# Black rock scorpion care



## HoffOff (Jan 4, 2008)

Hello
Now its going to be my birthday soon and im thinking of getting a blackrock scorpion 
But i Need to convince my mum that it cant escape. and also what substrte should i keep it on


----------



## HoffOff (Jan 4, 2008)

Also what should i feed it and would a 2 foot tank do? with a few hides and the right subsrtate it will be Perfect Won't it?


----------



## bylo (Jan 4, 2008)

Hi Mate

here is a link to my car sheet for the black rock scorpions 
http://thegreenscorpion.com.au/showcon.toy?cid=60149
also you can pm me and i can answer any questions for you 

cheers

Greg


----------



## hornet (Jan 4, 2008)

i have been keeping black rocks for 4-5years. Very easy to keep. I started off with them on cocopeat in small containers but now keep them on a mix of white pit sand and coco peat in a false bottom setup. I havent noticed any great improvement but i have only been using false bottom for about 4-5months. Make sure you give them i hide.

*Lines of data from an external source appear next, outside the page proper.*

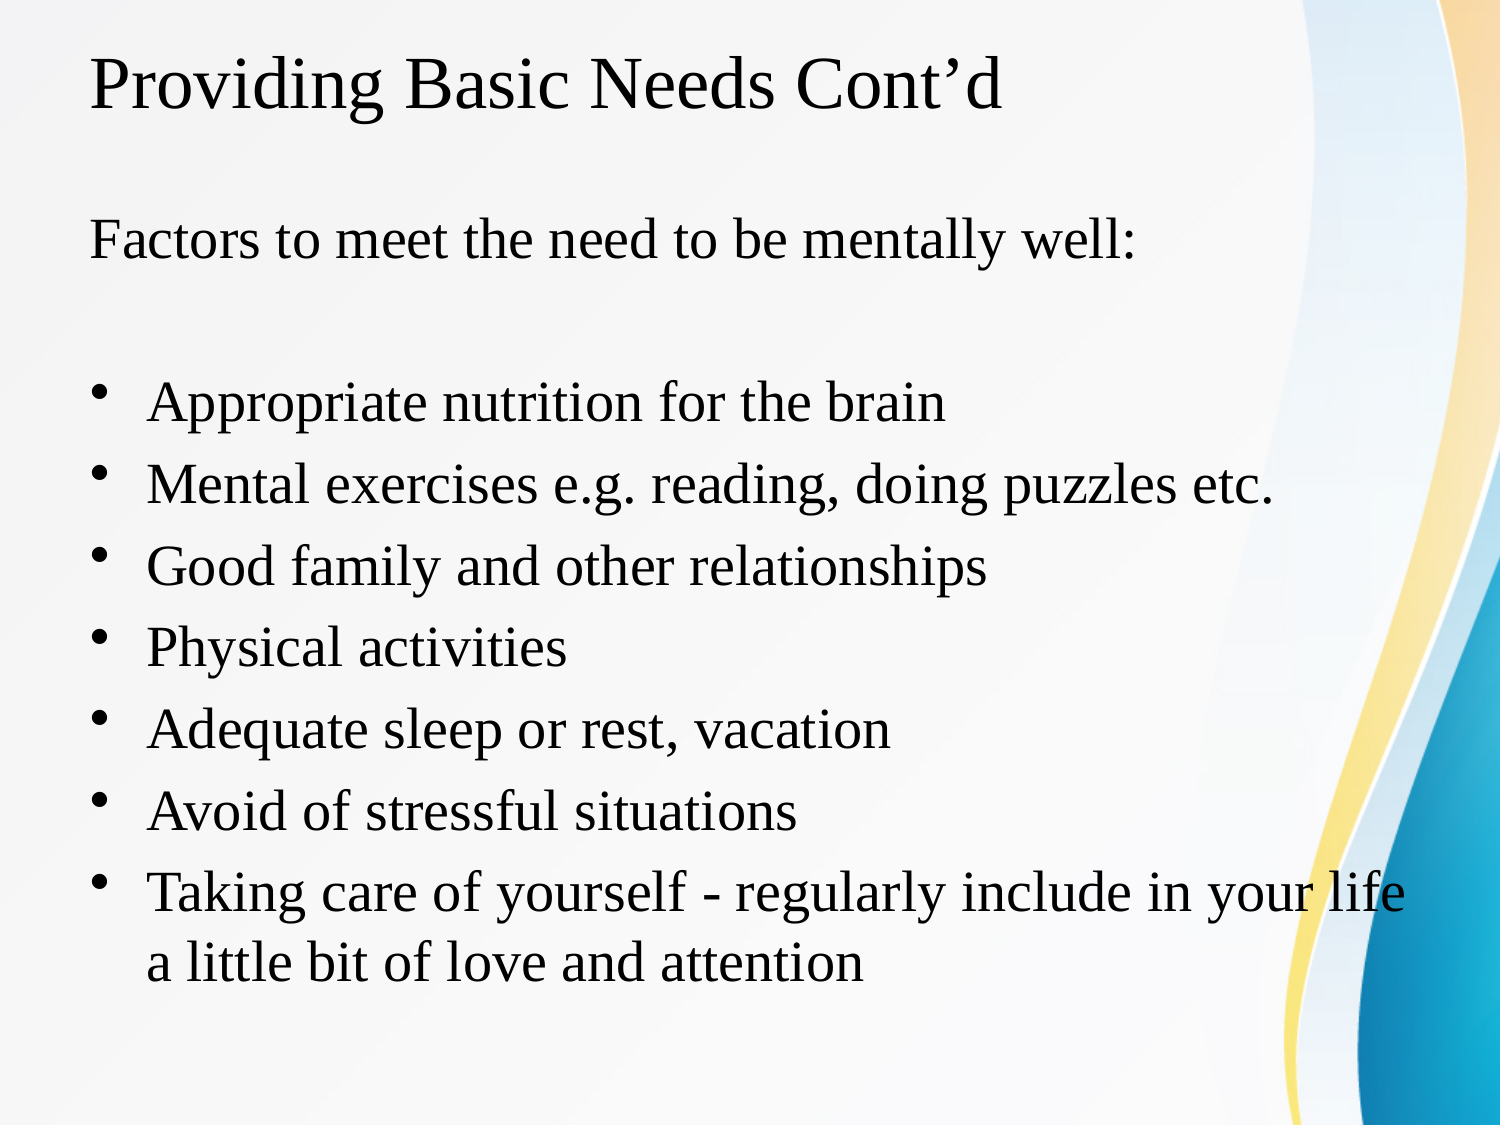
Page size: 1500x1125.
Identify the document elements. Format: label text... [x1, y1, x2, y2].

picture [0, 0, 1500, 1125]
list Factors to meet the need to be mentally well: Appropriate nutrition for the brain Mental exercises e.g. reading, doing puzzles etc. Good family and other relationships Physical activities Adequate sleep or rest, vacation Avoid of stressful situations Taking care of yourself - regularly include in your life a little bit of love and attention [74, 192, 1426, 1006]
title Providing Basic Needs Cont’d [74, 30, 1426, 127]
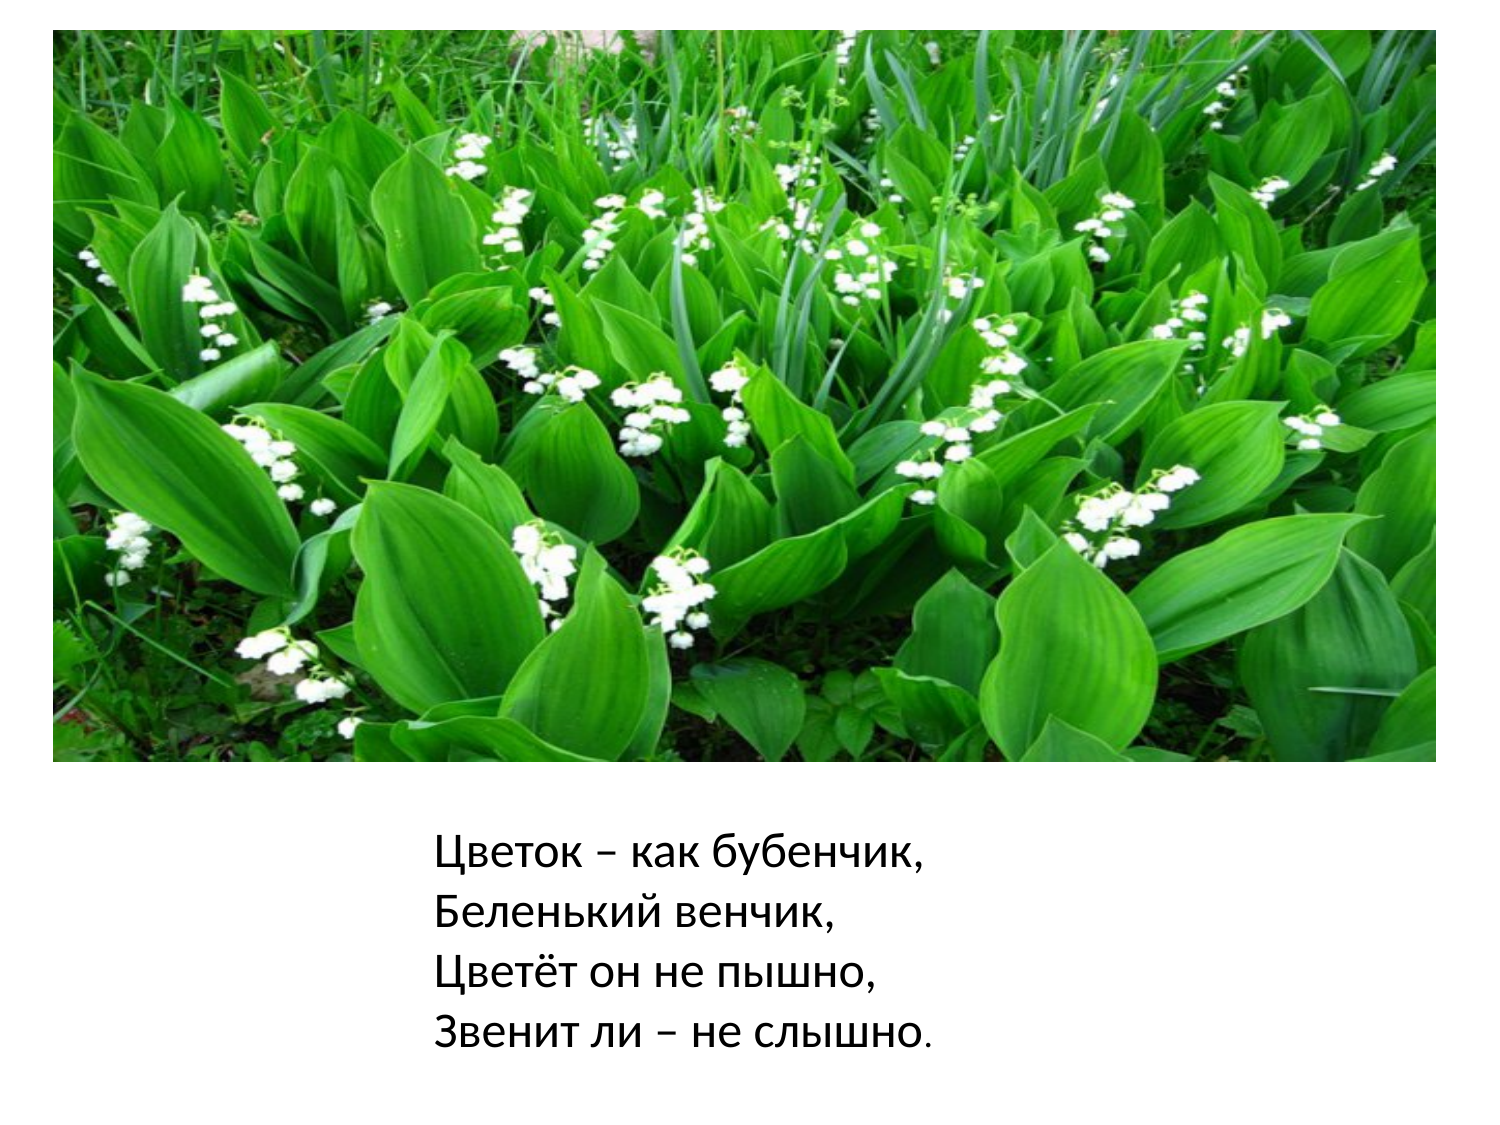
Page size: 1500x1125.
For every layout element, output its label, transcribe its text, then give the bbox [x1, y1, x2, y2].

Feed young once a week and aduts every month or 2.


----------



## HoffOff (Jan 4, 2008)

And i would feed the adults Crix?


----------



## hornet (Jan 4, 2008)

i feed either crickets, mealworms or roaches.


----------



## HoffOff (Jan 4, 2008)

Roaches ey..... i might start a breding coloeny MWA HA HA HA


----------



## hornet (Jan 4, 2008)

yea, very easy to breed, only prob i have is i use to many so i have really knocked back my population


----------